◆ Task statement:
Filter by the string "untersucht": return the lines of the material that contain it.

###

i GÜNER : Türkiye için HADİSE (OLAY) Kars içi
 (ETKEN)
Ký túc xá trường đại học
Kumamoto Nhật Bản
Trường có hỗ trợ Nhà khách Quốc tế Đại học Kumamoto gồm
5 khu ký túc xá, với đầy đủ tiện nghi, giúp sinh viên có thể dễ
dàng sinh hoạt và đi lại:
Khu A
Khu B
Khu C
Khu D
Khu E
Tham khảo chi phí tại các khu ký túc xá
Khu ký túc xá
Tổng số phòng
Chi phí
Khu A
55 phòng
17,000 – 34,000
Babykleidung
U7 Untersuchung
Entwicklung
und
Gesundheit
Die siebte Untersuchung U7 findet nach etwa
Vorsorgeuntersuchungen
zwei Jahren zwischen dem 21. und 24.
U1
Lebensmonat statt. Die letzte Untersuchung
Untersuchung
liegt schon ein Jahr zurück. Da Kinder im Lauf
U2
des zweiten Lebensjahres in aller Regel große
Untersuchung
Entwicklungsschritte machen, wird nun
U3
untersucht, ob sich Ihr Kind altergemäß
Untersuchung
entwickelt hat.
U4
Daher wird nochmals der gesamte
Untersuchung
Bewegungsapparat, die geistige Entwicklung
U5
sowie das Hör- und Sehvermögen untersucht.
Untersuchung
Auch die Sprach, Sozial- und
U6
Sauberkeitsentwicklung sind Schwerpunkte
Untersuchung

###

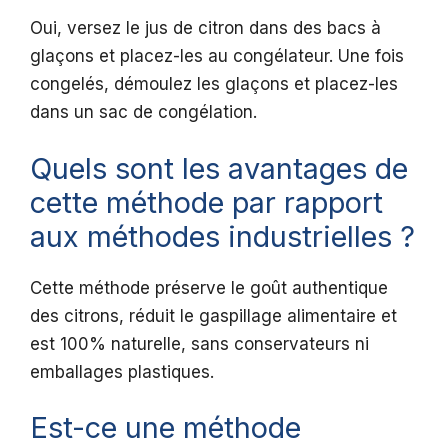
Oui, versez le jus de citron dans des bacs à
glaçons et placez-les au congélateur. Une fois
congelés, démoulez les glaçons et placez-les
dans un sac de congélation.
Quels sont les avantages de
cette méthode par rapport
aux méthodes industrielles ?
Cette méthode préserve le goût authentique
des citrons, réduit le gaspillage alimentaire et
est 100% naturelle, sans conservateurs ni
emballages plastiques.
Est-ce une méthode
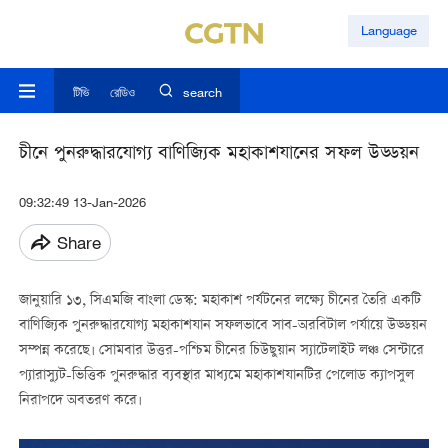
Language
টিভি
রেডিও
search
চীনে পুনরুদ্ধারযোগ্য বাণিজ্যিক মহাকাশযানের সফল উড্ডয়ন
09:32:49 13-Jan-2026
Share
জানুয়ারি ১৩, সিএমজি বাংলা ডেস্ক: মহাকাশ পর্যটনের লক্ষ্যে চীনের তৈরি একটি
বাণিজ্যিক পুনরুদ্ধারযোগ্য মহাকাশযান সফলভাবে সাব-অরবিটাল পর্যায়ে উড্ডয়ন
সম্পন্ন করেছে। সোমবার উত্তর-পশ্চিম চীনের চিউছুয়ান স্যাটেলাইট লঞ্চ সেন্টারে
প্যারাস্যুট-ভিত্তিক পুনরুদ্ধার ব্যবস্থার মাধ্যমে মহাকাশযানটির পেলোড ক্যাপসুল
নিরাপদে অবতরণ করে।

###

◆ Output of the task:
untersucht, ob sich Ihr Kind altergemäß
sowie das Hör- und Sehvermögen untersucht.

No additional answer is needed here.